DASL-Lab / provoc

PROportions of Variants of Concern using counts, coverage, and a variant matrix.
https://dasl-lab.github.io/provoc/
MIT License
0 stars 0 forks source link

Superfunction to run different model specs #42

Open DBecker7 opened 6 months ago

DBecker7 commented 6 months ago

The main provoc() function would still work as intended, but would accept list arguments to many of the parameters. The computations would be moved to another function that is easy to call from provoc(). All of the pre-computations would be the same for the lists of arguments, so this would be more efficient.

Some ideas:

DBecker7 commented 5 months ago

The main provoc() function should look the same to the user, but it actually just prepares data and dispatches to an aux function.

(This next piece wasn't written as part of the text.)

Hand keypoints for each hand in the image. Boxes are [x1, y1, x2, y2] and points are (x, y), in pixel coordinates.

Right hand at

The machinery of process_optim() should be changed to accommodate this. Instead of grouping by the by_col, it should take in a fused data set and a method argument. I should keep the validate inputs inside process_optim().

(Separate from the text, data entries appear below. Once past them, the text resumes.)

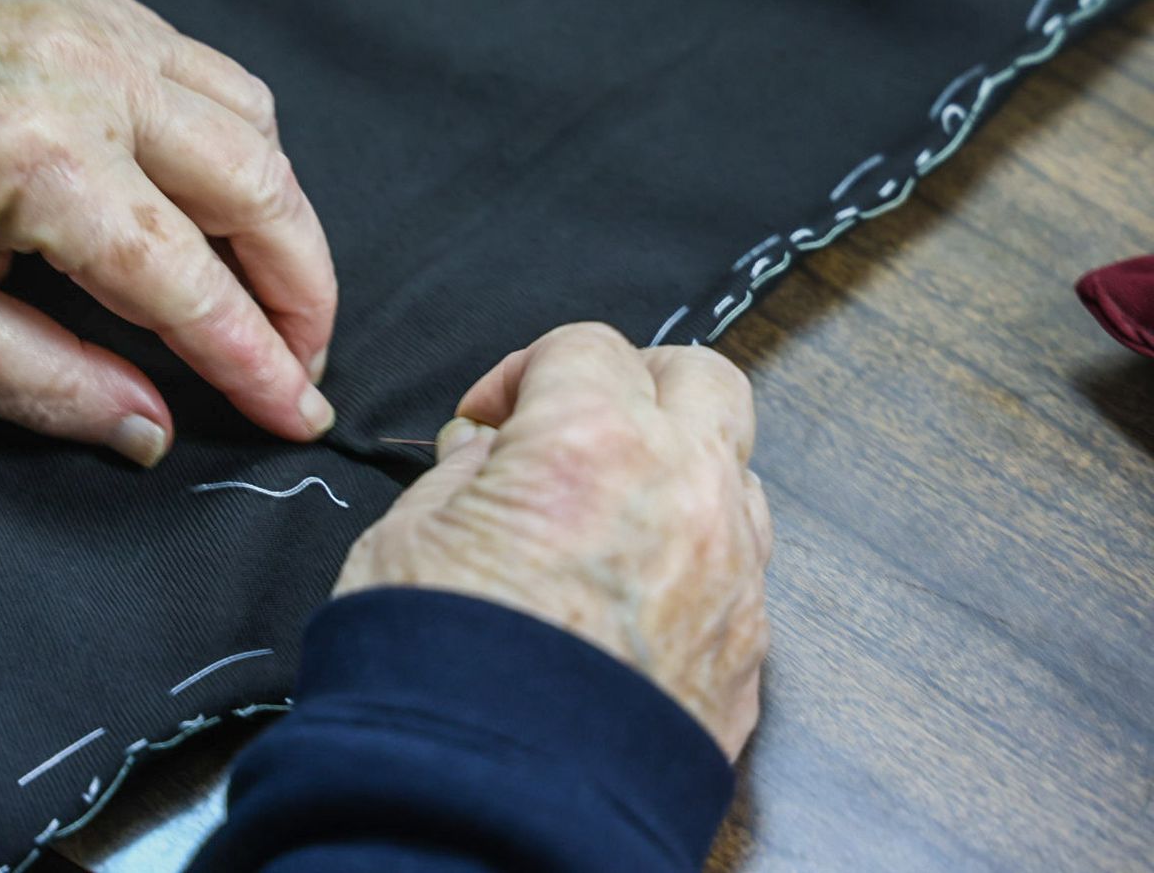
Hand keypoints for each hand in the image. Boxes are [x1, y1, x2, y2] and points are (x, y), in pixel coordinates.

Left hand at [0, 0, 336, 464]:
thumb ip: (41, 382)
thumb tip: (151, 430)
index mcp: (40, 166)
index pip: (191, 287)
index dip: (257, 362)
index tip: (300, 413)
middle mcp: (93, 78)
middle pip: (261, 191)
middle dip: (303, 290)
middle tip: (302, 358)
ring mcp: (100, 22)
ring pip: (250, 121)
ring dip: (278, 210)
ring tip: (262, 283)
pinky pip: (207, 70)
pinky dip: (235, 140)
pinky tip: (213, 193)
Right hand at [335, 323, 770, 758]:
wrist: (491, 808)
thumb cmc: (438, 669)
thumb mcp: (405, 536)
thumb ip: (461, 473)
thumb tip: (485, 454)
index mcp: (595, 441)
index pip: (585, 345)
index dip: (524, 371)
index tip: (486, 420)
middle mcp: (686, 491)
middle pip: (703, 377)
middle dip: (637, 382)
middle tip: (574, 424)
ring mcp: (732, 573)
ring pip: (738, 470)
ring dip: (678, 468)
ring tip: (606, 515)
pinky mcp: (748, 652)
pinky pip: (739, 567)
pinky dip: (692, 555)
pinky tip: (630, 592)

This dispatching strategy should also handle the by_col argument, and produce results with relevant headings (by_col, method, lineage_defs, formula, etc). Lineage defs should be named, or a function could try and guess their names (e.g. if it sees that the row names of one are nested in another, they would be base and base_. This way, the wrapper function provoc() can use expand.grid(formula = formula, by = unique(data[, by_col]), lineage_def = names(lineage_defs)) to produce a data frame, then loop through the rows and send the relevant data to process_optim().

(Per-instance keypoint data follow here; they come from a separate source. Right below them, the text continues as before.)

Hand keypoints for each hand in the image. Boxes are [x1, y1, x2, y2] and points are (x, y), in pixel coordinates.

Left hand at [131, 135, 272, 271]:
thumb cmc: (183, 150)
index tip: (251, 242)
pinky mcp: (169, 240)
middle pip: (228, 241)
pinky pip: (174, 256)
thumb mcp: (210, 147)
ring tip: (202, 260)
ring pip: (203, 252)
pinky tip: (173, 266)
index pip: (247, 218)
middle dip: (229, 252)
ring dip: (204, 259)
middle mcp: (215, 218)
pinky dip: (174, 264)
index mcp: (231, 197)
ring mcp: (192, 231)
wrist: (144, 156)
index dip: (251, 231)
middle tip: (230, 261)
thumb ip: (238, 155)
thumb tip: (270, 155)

DBecker7 commented 5 months ago

This is an opportunity to fix many inefficiencies. For instance, fuse() gets called a couple times. This is unnessecary - it can be called once at the start, or it can be called individually for each run. It's probably best to run it individually for each run right now, since there may be several lineage definitions provided and we can just loop through and expand.grid() object defined by the argument lists.